Участник беседы (У.): Как можно изменить это отождествление наблюдающего с наблюдаемым? Я не могу просто согласиться с вами и сказать: «Да, это верно», я должен что-то сделать с этим.
К.: Совершенно верно. Сэр, здесь вовсе нет никакого отождествления. Когда вы отождествляете себя с наблюдаемым, это всё ещё мысленная модель, не так ли?
У.: Точно, но как мне из этого выбраться?
К.: Вы и не выбираетесь из этого. Я это вам покажу, сэр. Вы видите истину того, что наблюдающий есть наблюдаемое, – факт этого, логику этого? Вы это видите? Или нет?
У.: Это всё ещё только возникающее толкование; истина не существует.
К.: Этот факт не существует?
У.: Нет, появляется изъявление согласия.
К.: Но вы видите этот факт, не так ли? Не надо соглашаться или не соглашаться – это очень серьёзно; мне хотелось бы поговорить о медитации, но не сейчас, потому что она здесь подразумевается. Сэр, увидьте важность этого. Истина в том, что «я есть гнев» – а не «я отделён от гнева». Это истина, это факт, не так ли? Я есть гнев; нет «я», отдельного от гнева. Когда я ревную, я есть ревность, нет «я», отличного от ревности. Я отделяю себя от ревности, потому что хочу что-то с ней сделать: поддерживать её, или избавиться от неё, или рационализировать её – всё равно что. Но факт в том, что «я» испытывает ревность, не так ли?
Тогда как мне действовать, когда я ревную, когда «я» является ревностью? Раньше я считал, что «я» могу действовать, когда я отделяю себя от ревности, я думал, что могу что-то сделать с ней: подавить её, рационализировать или сбежать от неё – всё что угодно… Я думал, что я что-то делаю. Теперь же я чувствую, что я ничего не делаю. То есть когда я говорю: «Я есть ревность», я чувствую, что не могу двигаться. Разве это не так, сэр?

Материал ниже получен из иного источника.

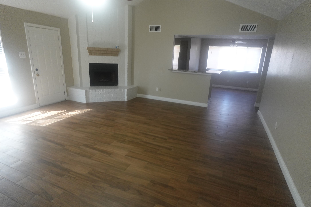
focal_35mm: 20
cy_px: 104
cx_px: 156
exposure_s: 1/80
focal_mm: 7.6
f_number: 2
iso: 640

Посмотрите на два варианта деятельности. Вот действие, имеющее место, когда вы отличны от ревности, и которое представляет собой нескончаемую ревность. Вы можете бежать от неё, подавлять её, можете выходить за её пределы, можете от неё прятаться, но она будет возвращаться, она всегда будет здесь, потому что существует это разделение между вами и ревностью. Далее, есть действие совершенно другого рода, когда нет разделения, потому что в нём наблюдатель есть наблюдаемое, он ничего не может с ней сделать. Прежде он был способен что-то сделать, теперь же он чувствует, что он бессилен, он разочарован, он ничего не может сделать. Если наблюдающий и есть наблюдаемое, тогда он не скажет: «Я могу или не могу что-то сделать с этим», – он то, что он есть. Он – ревность. И теперь, когда он есть ревность, что происходит? Давайте, сэр!
У.: Он понимает…
К.: Посмотрите на это, не спешите. Когда я думаю, что отличен от своей ревности, я считаю, что могу с ней что-нибудь сделать, и когда я это делаю, возникает конфликт. С другой стороны, когда я осознаю истину того, что я и есть ревность, что «я», наблюдатель, и есть наблюдаемое, что тогда получается?
У.: Тогда нет конфликта.
К.: Элемент конфликта исчезает. Там конфликт существует, здесь конфликта нет. Таким образом, конфликт и есть ревность. Вы поняли? Это было завершённое действие, действие, в котором вообще не было усилия, потому оно завершённое, тотальное, оно уже никогда не вернётся.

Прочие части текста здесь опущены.